Enregistrée l’an passé au Bregenzer Festspiele [lire notre chronique du 21 juillet 2022], la production confiée à Vasily Barkhatov repose sur une quête identitaire située en 1992, soit au terme des années de perestroïka (reconstruction) et de glasnost (transparence) promues par Gorbatchev pour approfondir la déstalinisation du pays. L’émouvante Clarry Bartha incarne une vieille dame chargée d’une urne funéraire – elle chante aussi le court rôle de la Jeune fille, laissant comprendre qu’elle transporte les cendres de son frère –, qui s’éloigne de Rome pour consulter des archives à Saint-Pétersbourg et mieux cerner l’histoire de ses parents (Stephana et Vassili), notamment dans le camp sibérien de sa naissance. Sur cette famille aussi fusionnelle que difonctionnelle plane l’ombre de Gleby, sorte de père de substitution à la Shigolch qui déshabille et rhabille la courtisane comme si elle était une enfant, et berce le nourrisson de celle-ci comme s’il était de sa propre lignée. Les images filmées pour souder les actes et faire comprendre le propos de Barkhatov [lire nos chroniques de Jenůfa, Die Soldaten, L’invisible et Le joueur] sont bienvenues, mais celui-ci est mis à mal par plusieurs gros plans ineptes qu’adopte Tiziano Mancini pour rythmer sa captation. L’option vériste domine les costumes de Nicole von Graevenitz, un peu moins les décors de Christian Schmidt qui peuvent symboliser les portes du souvenir.

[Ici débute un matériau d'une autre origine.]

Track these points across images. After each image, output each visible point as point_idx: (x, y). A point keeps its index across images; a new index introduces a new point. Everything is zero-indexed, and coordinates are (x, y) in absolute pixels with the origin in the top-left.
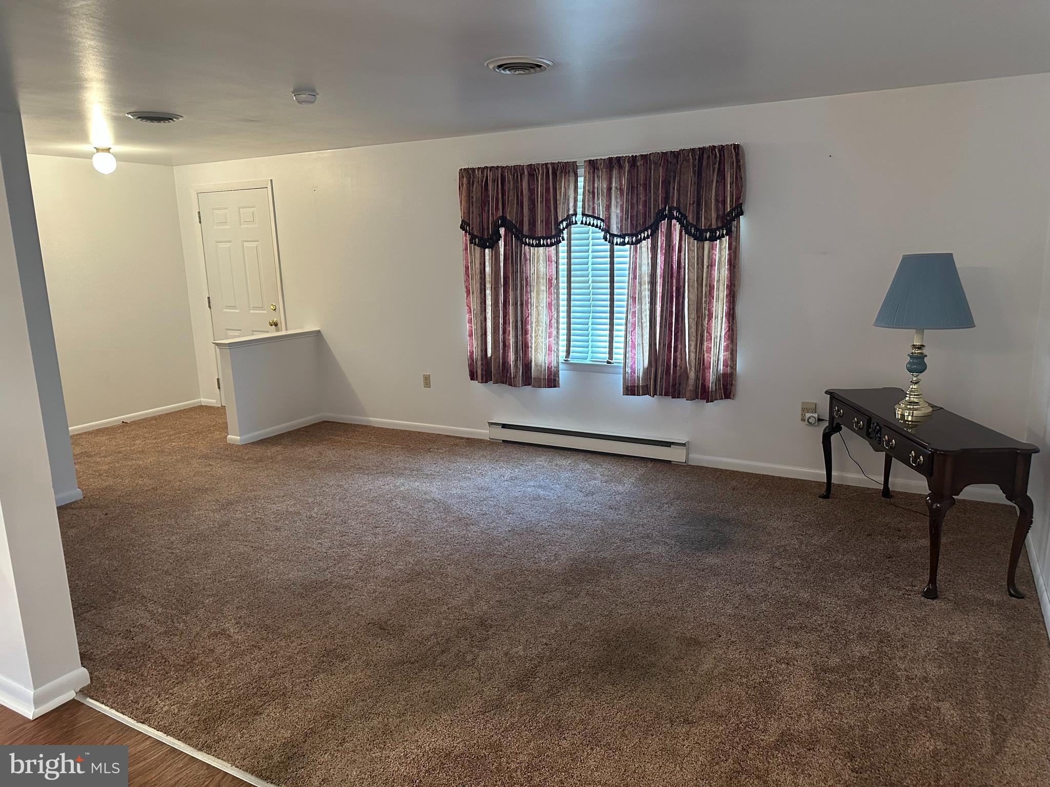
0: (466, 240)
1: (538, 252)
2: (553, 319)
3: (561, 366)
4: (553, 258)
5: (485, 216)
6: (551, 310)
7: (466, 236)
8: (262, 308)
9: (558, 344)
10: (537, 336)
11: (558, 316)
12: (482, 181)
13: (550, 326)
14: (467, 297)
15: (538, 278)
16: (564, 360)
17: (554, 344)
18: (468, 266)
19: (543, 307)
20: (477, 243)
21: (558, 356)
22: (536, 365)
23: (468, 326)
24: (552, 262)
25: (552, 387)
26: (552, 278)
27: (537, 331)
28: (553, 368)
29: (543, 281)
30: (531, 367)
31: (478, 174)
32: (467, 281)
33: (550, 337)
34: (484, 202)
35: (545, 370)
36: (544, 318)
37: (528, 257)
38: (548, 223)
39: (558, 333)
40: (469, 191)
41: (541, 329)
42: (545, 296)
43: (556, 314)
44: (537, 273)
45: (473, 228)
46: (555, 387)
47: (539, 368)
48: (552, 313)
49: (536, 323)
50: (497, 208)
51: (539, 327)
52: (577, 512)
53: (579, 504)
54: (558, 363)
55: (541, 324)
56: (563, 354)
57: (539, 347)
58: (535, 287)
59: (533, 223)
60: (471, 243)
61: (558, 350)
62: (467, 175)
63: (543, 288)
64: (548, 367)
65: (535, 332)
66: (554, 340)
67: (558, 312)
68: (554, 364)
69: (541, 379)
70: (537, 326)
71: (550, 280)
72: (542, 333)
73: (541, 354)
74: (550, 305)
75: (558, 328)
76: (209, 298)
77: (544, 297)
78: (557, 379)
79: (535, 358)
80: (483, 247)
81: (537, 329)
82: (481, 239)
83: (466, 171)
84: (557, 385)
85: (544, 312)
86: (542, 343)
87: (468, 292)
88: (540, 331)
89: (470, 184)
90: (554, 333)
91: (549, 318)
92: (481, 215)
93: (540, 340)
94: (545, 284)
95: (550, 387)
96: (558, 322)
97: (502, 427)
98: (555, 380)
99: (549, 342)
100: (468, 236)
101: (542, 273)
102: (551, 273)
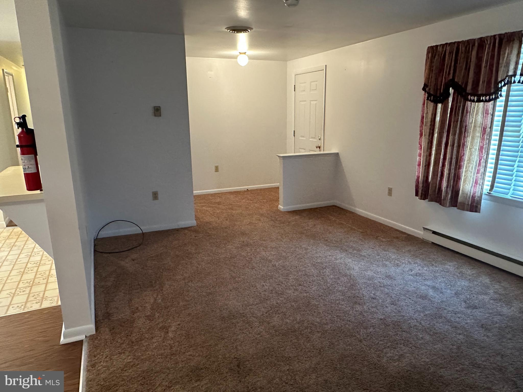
0: (425, 97)
1: (478, 107)
2: (482, 159)
3: (483, 196)
4: (490, 111)
5: (440, 80)
6: (482, 152)
7: (425, 95)
8: (314, 138)
9: (483, 179)
10: (467, 171)
11: (487, 157)
12: (442, 54)
13: (480, 164)
14: (420, 138)
15: (475, 126)
16: (487, 192)
17: (481, 179)
18: (424, 116)
19: (476, 149)
20: (432, 99)
21: (482, 189)
22: (463, 193)
23: (418, 159)
24: (488, 114)
25: (473, 212)
26: (486, 127)
27: (468, 167)
28: (476, 198)
29: (479, 129)
30: (459, 194)
31: (440, 49)
32: (421, 127)
33: (478, 173)
34: (441, 70)
35: (469, 198)
36: (475, 158)
37: (469, 110)
38: (489, 82)
39: (485, 171)
40: (432, 62)
41: (471, 166)
42: (479, 141)
43: (486, 155)
44: (474, 123)
45: (430, 89)
46: (476, 211)
47: (465, 195)
48: (482, 154)
49: (467, 161)
50: (449, 73)
51: (470, 164)
52: (449, 321)
53: (455, 314)
54: (481, 194)
55: (472, 162)
56: (487, 188)
57: (468, 180)
58: (471, 134)
59: (476, 84)
60: (428, 99)
61: (483, 184)
62: (432, 51)
63: (478, 134)
64: (472, 196)
65: (466, 168)
66: (481, 176)
67: (488, 154)
68: (478, 194)
69: (465, 204)
70: (468, 163)
71: (484, 129)
72: (472, 169)
73: (469, 185)
74: (481, 148)
75: (486, 167)
76: (294, 131)
77: (477, 141)
78: (479, 206)
79: (463, 188)
80: (436, 102)
81: (468, 165)
82: (435, 96)
83: (432, 47)
84: (478, 211)
85: (476, 153)
86: (471, 177)
87: (421, 135)
88: (470, 168)
89: (433, 57)
90: (482, 170)
91: (480, 158)
92: (436, 79)
93: (469, 174)
94: (480, 132)
95: (471, 211)
96: (486, 162)
97: (432, 233)
98: (477, 207)
99: (476, 176)
100: (426, 94)
101: (479, 123)
102: (486, 123)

D’un bon niveau, la distribution est singulièrement réduite comparée à celle de Florence, l’année précédente [lire notre critique du DVD]. On aime le soprano chaleureux et souple d’Ambur Braid (Stephana) [lire notre chronique d’Irrelohe], le mezzo-soprano incisif de Fredrika Brillembourg (Nikona), le chant vaillant d’Alexander Mikhaïlov (Vassili), aux aigus faciles, et celui d’Omer Kobiljak (Alexis), vif et brillant, sans parler de Scott Hendricks (Gleby), au baryton sonore. Quatre artistes en pleine santé se partagent huit rôles secondaires : Manuel Günther (Ivan, Le Cosaque) [lire nos chroniques d’Almira, Fidelio, Alceste et Der Rosenkavalier], Unnsteinn Árnason (Walinoff, Le Gouverneur) [lire notre chronique de Madama Butterfly], Stanislav Vorobyov (Le Capitaine, Le Garde) et Michael Mrosek (Miskinsky, L’Infirme), sans doute notre préféré. Malgré une sollicitation encore plus infime, n’oublions pas Rudolf Medňanský (Le sergent). Enfin, applaudissons les subtilités cultivées par le Pražský filharmonický sbor (Chœur Philharmonique de Prague) préparé par Lukáš Vasilek, ainsi que celles de Valentin Uryupin [lire notre chronique d’Eugène Onéguine] à la tête de Wiener Sinfoniker excellentissimes.